Ministerstwo środowiska odpowiada na zarzuty w/s Puszczy Białowieskiej: Musimy działać niezwłocznie
„Polskę oskarża się o wycinkę komercyjną. Nic bardziej mylnego – usuwanie drzew ma wyłącznie charakter ochronny. Na terenie Puszczy Białowieskiej występuje nie tylko epidemia kornika, ale także innych patogenów, które niszczą drzewostany i siedliska”
– podkreślił prof. Jan Szyszko, minister środowiska.

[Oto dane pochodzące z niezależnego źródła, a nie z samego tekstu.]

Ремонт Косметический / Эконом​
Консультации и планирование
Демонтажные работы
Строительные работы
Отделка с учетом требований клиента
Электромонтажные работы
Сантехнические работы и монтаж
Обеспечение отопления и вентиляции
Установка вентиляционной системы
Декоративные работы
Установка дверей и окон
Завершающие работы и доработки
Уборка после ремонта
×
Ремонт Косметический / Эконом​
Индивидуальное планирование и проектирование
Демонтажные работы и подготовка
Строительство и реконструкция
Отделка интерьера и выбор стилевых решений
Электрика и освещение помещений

Minister środowiska zwrócił uwagę, że na terenie białoruskiej części Puszczy Białowieskiej nie doprowadzono do ekspansji kornika i innych patogenów.

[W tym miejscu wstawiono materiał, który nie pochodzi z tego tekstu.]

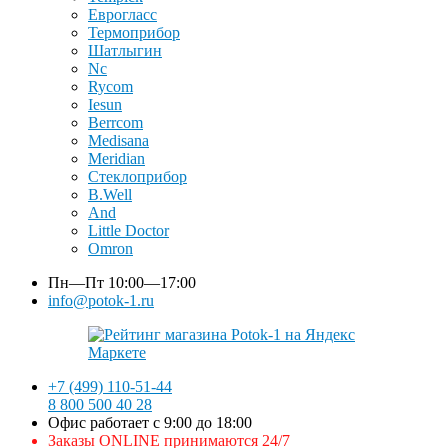
Еврогласс
Термоприбор
Шатлыгин
Nc
Rycom
Iesun
Berrcom
Medisana
Meridian
Стеклоприбор
B.Well
And
Little Doctor
Omron
Пн—Пт
10:00—17:00
info@potok-1.ru
+7 (499) 110-51-44
8 800 500 40 28
Офис работает с 9:00 до 18:00
Заказы ONLINE принимаются 24/7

„Gdyby rząd PO-PSL dział rozsądnie i gdyby wydano zgodę kilka lat temu na usunięcie kilkudziesięciu drzew, nie mielibyśmy dzisiaj takich kłopotów z destrukcją na terenie Puszczy Białowieskiej”
– powiedział.
„Aby rozwiązać problem inwazji kornika podzieliliśmy Puszczę Białowieską na dwie części. W 1/3 terenu nadleśnictw gospodarczych (czyli na ponad 17 tys. ha) nie są podejmowane żadne działania, zgodnie z postulatami tzw. „ekologów”. Pozostała część Puszczy (blisko 34 tys. ha) jest poddawane działaniom ochronnym, zgodnym z wymogami programu Natura 2000. Działania te polegają na usuwaniu z Puszczy Białowieskiej zarażonych drzew i mają na celu zapobieganie rozszerzania się chorób”

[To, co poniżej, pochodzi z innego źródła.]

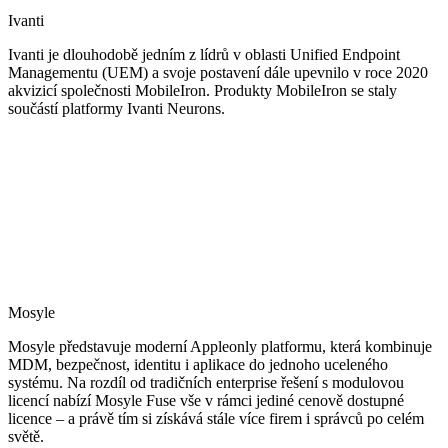
Ivanti
Ivanti je dlouhodobě jedním z lídrů v oblasti Unified Endpoint
Managementu (UEM) a svoje postavení dále upevnilo v roce 2020
akvizicí společnosti MobileIron. Produkty MobileIron se staly
součástí platformy Ivanti Neurons.
Mosyle
Mosyle představuje moderní Appleonly platformu, která kombinuje
MDM, bezpečnost, identitu i aplikace do jednoho uceleného
systému. Na rozdíl od tradičních enterprise řešení s modulovou
licencí nabízí Mosyle Fuse vše v rámci jediné cenově dostupné
licence – a právě tím si získává stále více firem i správců po celém
světě.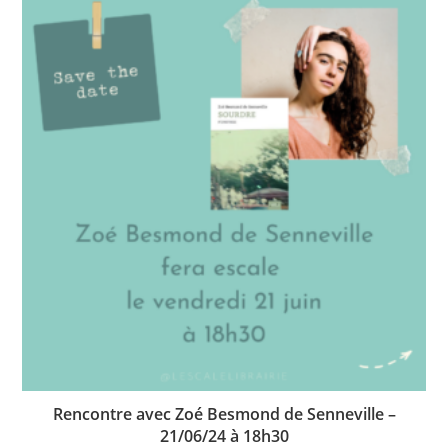
Rencontre avec Zoé Besmond de Senneville –
21/06/24 à 18h30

– tłumaczył minister środowiska.
„Musimy działać niezwłocznie, aby zapewnić ciągłość występowania gatunków w ramach dyrektywy ptasiej i siedliskowej”
– dodał.
Początkowo Komisja Europejska domagała się jedynie doprecyzowania definicji „bezpieczeństwa publicznego”. Po pytaniach wiceprezesa Trybunału, w jaki sposób KE chciałaby spowodować wykonanie postanowienia o wstrzymaniu wycinki, przedstawicielka KE wniosła do TSUE o podjęcie wszelkich koniecznych środków tymczasowych, by nałożyć na Polskę kary okresowe.
KE ma 4 dni na umotywowanie swojego żądania. Polska ma tyle samo czasu na odpowiedź.